Ces derniers mois, Stefanie Nacht et Benoît Dubath, qui font leur master en génie mécanique à l'ETH Zurich, en faisaient également partie. Dans le cadre d'une offre de stage de Swissnex India, ils ont eu la possibilité de faire partie directement sur place des événements créatifs et de participer aux nouvelles idées du duo d'artistes. Une large expérience pratique et l'échange avec la culture indienne ne sont que deux des composantes qui, selon Stefanie Nacht, ont fait de ce stage une grande chance. Les œuvres qui en résultent Exploding View et Panneau tournant font partie de la présentation de Pors & Rao à la prestigieuse Art Basel Hong Kong 2018.

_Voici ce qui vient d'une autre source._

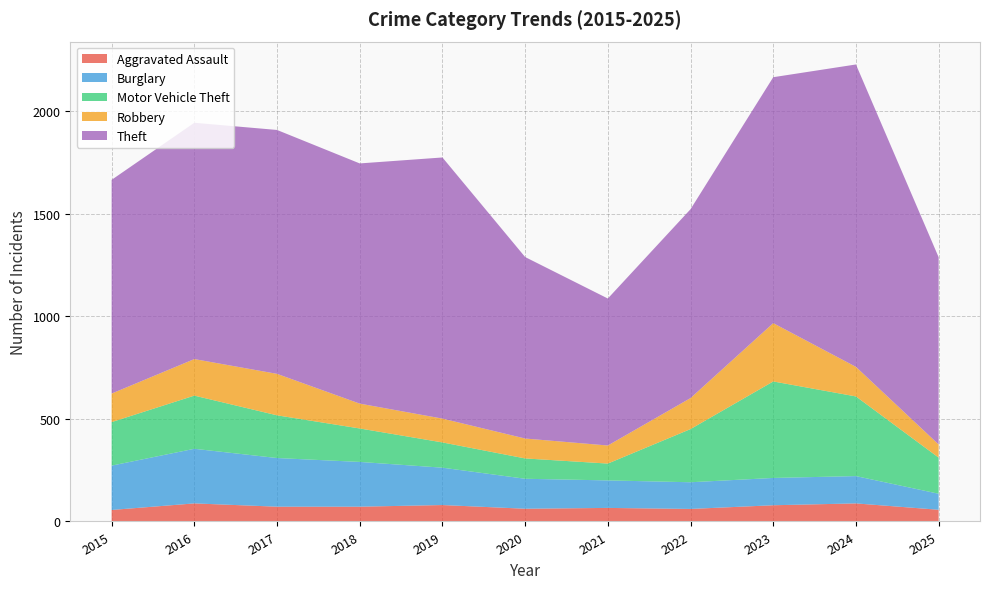

Reading right to left, transcribe all the data shown in this chart.

Aggravated Assault: 57	88	79	61	66	62	80	72	72	88	56
Burglary: 78	133	133	130	134	146	182	218	237	266	216
Motor Vehicle Theft: 176	388	470	259	82	99	123	163	208	259	212
Robbery: 64	144	284	151	88	97	116	121	202	178	139
Theft: 912	1473	1198	920	716	884	1272	1170	1188	1151	1041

Comme la technique animatronique de Pathos est encore en phase de développement, elle doit d'abord trouver sa place en dehors des expositions d'art : "Des domaines d'utilisation spécifiques doivent encore se cristalliser, mais nous rencontrons déjà un large intérêt de différents côtés", explique Philipp Reist. "Notre projet peut permettre aux créateurs d'art et, plus généralement, aux personnes sans expertise approfondie d'accéder facilement à l'animatronique". Le projet Pathos laisse ainsi espérer une utilisation future encore plus large de cette technique particulière dans le monde de l'art. Des regards étonnés à Hong Kong sont au moins déjà assurés à l'équipe de Pors & Rao.